_READING PASSAGE_

The key to cooking a patty melt outdoors is to go hard and fast on the burger, and low and slow on the bread. I know that the purists out there will scoff at the American cheese I chose to use for these guys, and you are certainly welcome to use Swiss, but it's just what I happened to have on hand.
The easiest way to prepare the patty melt is to cook each component separately before assembling everything to let'em meld together. So that means first cooking a few rings of onions (brush'em down with oil, salt and pepper first) until tender and charred, followed by heavy searing of the burger patties (they should be well-charred but still a good 20°F undercooked in their center).
After the patties come off the grill, I place my bread over moderate heat to lightly toast the first side. I then flip the bread, place a slice of cheese on one, add my burger patty, my onions, a second slice of cheese, and top it all with the second slice of bread—and this is key—toasted-side-facing-in.

_SUPPLIED INFORMATION_

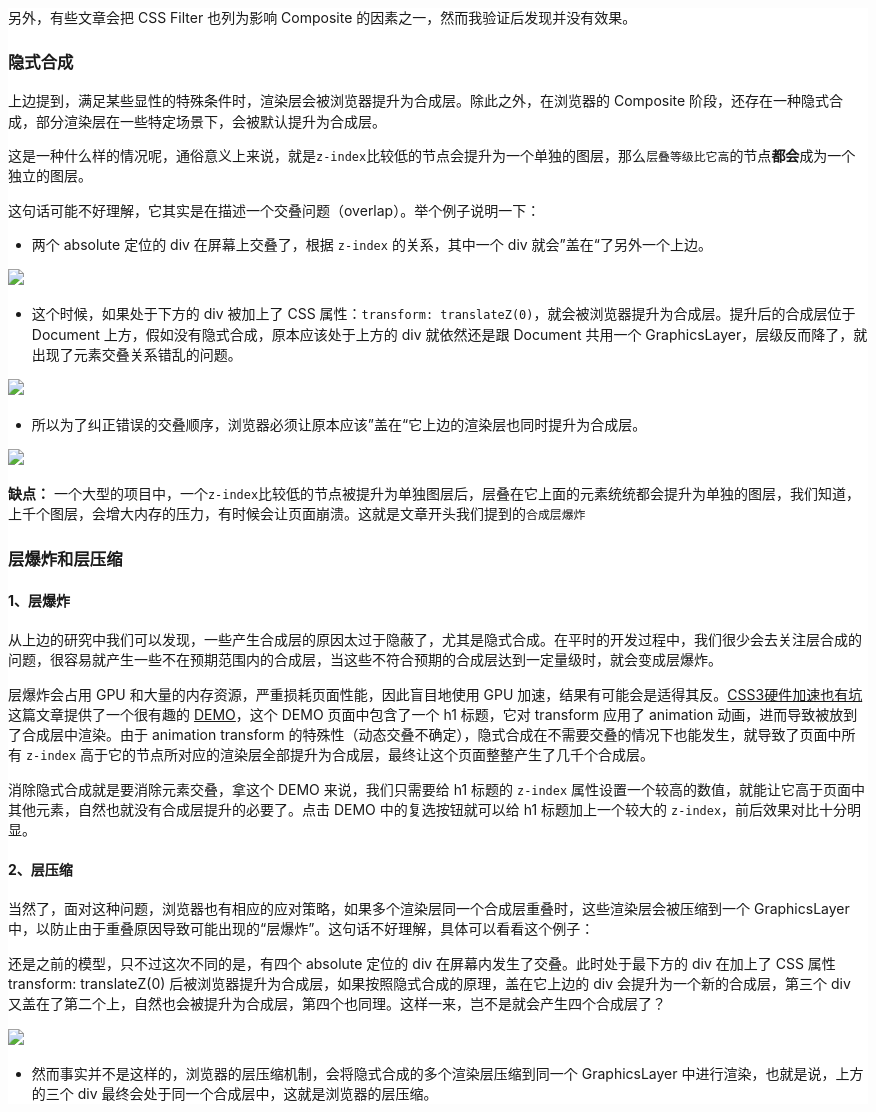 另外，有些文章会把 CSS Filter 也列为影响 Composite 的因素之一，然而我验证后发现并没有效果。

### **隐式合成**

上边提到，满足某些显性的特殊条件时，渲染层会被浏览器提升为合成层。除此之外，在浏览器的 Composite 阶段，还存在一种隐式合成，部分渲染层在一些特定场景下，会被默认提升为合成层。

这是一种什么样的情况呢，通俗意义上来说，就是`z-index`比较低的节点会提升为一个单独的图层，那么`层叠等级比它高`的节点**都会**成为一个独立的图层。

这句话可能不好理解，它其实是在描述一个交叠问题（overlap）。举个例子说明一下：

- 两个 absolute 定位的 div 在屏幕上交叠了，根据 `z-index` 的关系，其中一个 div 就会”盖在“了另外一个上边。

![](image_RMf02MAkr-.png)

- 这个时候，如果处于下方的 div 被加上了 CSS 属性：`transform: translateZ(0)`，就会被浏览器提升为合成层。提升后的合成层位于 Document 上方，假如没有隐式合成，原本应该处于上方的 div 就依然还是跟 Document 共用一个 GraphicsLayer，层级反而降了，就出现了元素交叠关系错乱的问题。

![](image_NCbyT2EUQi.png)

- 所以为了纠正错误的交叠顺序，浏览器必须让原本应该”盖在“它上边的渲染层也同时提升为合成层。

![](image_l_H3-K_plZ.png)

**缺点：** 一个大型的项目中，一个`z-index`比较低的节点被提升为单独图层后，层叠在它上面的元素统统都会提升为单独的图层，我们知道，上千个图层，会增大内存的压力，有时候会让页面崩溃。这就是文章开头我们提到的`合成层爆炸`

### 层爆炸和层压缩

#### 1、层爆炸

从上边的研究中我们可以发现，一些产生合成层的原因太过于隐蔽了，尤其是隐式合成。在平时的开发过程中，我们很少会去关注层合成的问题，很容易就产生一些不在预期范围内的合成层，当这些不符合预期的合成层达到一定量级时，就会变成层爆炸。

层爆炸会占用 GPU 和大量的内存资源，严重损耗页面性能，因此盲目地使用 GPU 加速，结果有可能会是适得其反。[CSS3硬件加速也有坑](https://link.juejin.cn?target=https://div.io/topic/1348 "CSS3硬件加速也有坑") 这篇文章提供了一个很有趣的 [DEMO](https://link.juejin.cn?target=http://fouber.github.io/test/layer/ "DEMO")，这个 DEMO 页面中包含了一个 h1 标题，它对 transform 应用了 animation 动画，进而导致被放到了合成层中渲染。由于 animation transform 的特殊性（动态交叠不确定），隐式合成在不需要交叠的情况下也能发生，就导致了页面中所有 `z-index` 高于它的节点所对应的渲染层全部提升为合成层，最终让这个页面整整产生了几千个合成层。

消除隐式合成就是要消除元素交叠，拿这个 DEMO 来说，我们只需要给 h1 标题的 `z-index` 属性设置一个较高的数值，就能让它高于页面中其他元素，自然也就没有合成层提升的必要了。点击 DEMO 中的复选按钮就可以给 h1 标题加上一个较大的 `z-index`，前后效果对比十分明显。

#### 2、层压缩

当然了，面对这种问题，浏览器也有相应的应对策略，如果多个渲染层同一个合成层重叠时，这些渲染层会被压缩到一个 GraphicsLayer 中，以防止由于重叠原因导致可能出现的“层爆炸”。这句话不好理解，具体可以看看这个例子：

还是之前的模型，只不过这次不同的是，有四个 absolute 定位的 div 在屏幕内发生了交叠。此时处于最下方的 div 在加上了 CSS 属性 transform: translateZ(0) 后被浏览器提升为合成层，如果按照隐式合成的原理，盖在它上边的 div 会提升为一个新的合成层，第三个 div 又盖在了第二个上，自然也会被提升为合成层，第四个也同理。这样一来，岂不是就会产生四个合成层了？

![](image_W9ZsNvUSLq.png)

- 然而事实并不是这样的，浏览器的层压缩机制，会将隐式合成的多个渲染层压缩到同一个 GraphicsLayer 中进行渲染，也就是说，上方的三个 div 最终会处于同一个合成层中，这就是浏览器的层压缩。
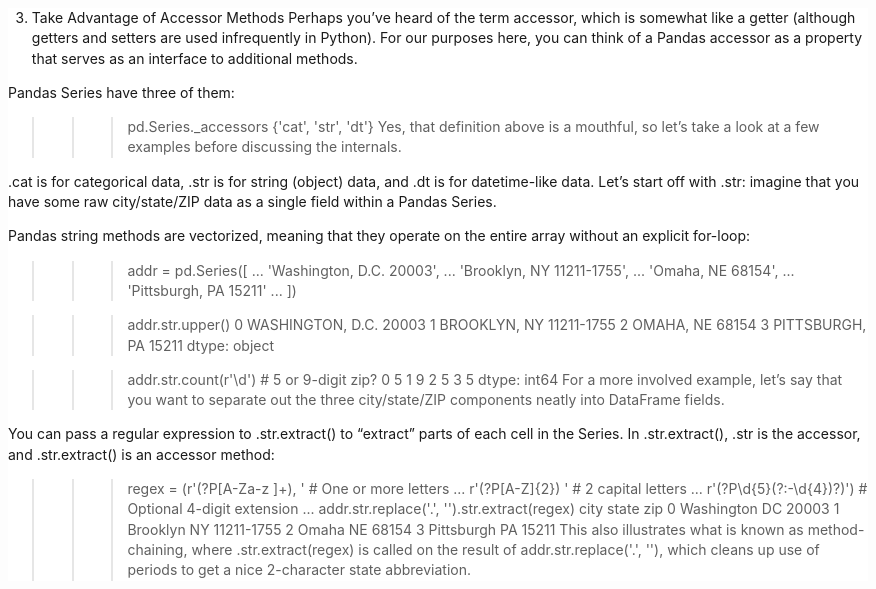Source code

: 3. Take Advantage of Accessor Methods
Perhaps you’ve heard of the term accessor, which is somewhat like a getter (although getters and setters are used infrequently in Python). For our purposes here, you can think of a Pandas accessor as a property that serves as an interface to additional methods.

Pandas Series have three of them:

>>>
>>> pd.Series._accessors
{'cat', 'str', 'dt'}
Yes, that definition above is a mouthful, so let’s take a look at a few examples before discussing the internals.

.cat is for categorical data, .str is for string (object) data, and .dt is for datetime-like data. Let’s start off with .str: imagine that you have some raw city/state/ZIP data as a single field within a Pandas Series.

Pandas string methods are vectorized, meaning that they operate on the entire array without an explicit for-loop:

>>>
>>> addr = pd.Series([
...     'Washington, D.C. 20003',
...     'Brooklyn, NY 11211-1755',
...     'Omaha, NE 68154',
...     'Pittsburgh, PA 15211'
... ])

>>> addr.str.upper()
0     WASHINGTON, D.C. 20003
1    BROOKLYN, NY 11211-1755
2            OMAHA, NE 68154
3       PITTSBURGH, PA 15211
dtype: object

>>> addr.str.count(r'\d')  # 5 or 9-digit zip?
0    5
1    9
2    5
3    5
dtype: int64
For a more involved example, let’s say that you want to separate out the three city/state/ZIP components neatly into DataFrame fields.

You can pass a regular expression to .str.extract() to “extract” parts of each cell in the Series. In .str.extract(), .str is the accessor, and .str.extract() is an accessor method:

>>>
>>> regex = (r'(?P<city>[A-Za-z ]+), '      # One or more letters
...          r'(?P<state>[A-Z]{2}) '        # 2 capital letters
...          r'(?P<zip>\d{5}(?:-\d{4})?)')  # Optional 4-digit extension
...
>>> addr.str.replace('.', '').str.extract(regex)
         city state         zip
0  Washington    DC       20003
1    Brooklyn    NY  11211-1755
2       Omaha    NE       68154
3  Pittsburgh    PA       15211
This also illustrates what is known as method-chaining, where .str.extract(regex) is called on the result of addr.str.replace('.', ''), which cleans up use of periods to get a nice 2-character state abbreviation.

_WHAT YOU NEED TO DO_
**A)** Answer these questions from the patty melt passage:
(i) Which cheese did the writer use for these patty melts?
(ii) How undercooked in the center should the seared patties be?
(iii) Which way should the second slice of bread face when it goes on top?
**B)** Carry on the patty melt passage from its last sentence.
The listing is separate material, unrelated to the patty melt passage.

_SOLVED TASKS_
**A)**
(i) American cheese.
(ii) A good 20°F undercooked.
(iii) Toasted side facing in.

**B)**
This extra side of toasting accomplishes two goals. First, it adds an extra level of charred, smoky flavor, but more importantly, it gives the cheese a head start on melting for ultimate goo-factor.
Slow cooking over a moderately cool section of the grill allows the burger patty in the center to gently come up to its final temperature as the exterior of the sandwich toasts. Meanwhile, the cheese and onions melt into each other and all over the bread and meat, fusing the sandwich into a glorious whole. Remember: A patty melt is not just cheese, burger, and onion on bread—it must come together into a coherent package to achieve its true potential.